- Task details: Below are entries with pictures in them. Output exactly the lines starting at the line with "2 liga 9 kolejka" and ending at the line with "Les Agents De L'immobilier", both included, but not the pictures.

[Extracted page text data]
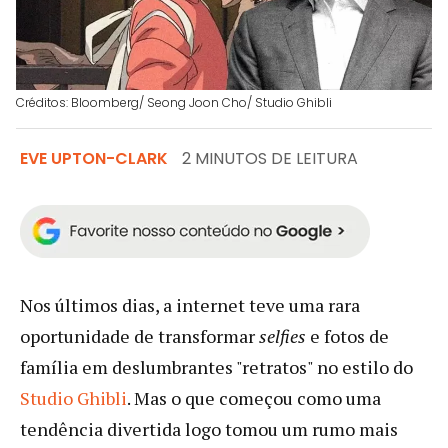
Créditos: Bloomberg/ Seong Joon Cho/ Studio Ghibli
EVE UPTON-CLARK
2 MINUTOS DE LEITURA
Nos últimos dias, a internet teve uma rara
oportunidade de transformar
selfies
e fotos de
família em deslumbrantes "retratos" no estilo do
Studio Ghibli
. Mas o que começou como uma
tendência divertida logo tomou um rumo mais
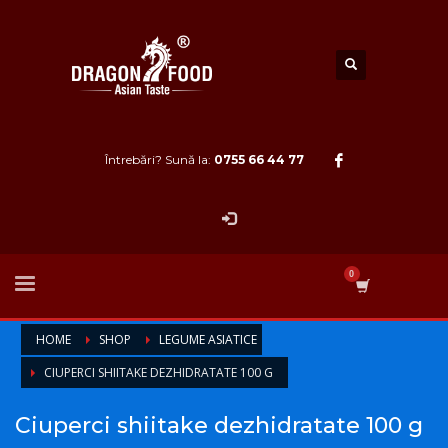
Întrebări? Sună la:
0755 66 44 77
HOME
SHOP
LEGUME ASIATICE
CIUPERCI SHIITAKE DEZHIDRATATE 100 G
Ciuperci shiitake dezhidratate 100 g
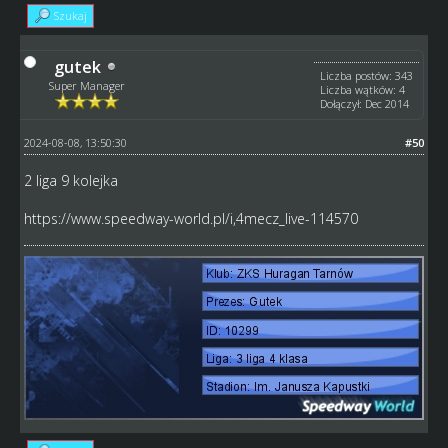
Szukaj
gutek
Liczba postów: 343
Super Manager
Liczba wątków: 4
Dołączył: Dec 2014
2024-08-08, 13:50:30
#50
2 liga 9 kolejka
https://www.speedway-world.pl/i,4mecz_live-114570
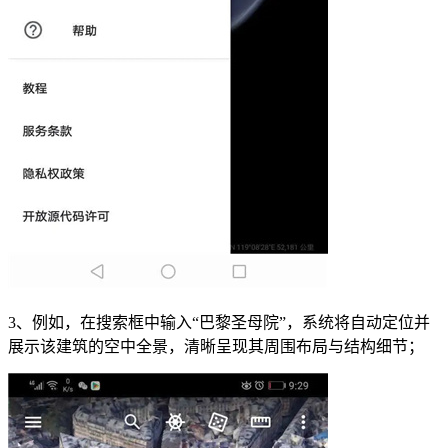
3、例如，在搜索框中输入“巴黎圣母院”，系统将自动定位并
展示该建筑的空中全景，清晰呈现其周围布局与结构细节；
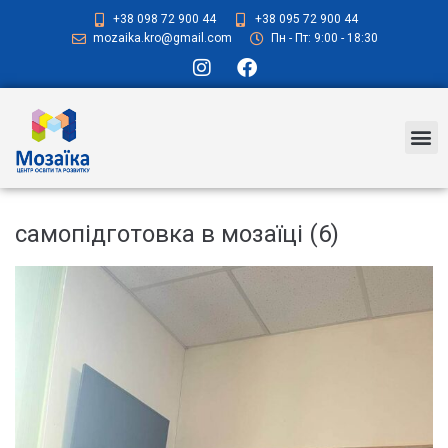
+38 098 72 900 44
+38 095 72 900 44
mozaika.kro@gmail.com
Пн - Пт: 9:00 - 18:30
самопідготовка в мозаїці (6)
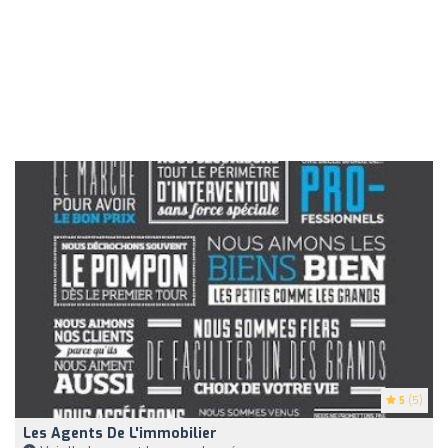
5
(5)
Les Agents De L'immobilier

---

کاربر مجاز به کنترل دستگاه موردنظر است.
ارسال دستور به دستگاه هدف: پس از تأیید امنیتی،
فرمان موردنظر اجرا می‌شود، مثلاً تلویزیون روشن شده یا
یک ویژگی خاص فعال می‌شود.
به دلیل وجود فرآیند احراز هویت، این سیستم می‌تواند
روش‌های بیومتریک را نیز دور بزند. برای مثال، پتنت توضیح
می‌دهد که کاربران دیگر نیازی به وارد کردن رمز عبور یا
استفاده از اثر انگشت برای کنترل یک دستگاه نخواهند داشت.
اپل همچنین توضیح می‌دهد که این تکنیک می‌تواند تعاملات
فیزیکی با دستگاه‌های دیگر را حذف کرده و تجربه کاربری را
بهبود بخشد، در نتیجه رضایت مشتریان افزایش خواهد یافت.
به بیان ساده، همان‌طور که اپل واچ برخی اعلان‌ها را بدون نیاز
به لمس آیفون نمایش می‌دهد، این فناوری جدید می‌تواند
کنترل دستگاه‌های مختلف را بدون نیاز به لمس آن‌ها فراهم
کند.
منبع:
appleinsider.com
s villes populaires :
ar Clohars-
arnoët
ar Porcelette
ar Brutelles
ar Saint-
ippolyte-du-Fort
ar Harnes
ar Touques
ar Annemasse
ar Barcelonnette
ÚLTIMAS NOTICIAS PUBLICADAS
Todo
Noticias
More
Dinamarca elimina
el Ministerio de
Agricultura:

- Solution for this task:
2 liga 9 kolejka
https://www.speedway-world.pl/i,4mecz_live-114570
3、例如，在搜索框中输入“巴黎圣母院”，系统将自动定位并
展示该建筑的空中全景，清晰呈现其周围布局与结构细节；
+38 098 72 900 44
+38 095 72 900 44
mozaika.kro@gmail.com
Пн - Пт: 9:00 - 18:30
самопідготовка в мозаїці (6)
5
(5)
Les Agents De L'immobilier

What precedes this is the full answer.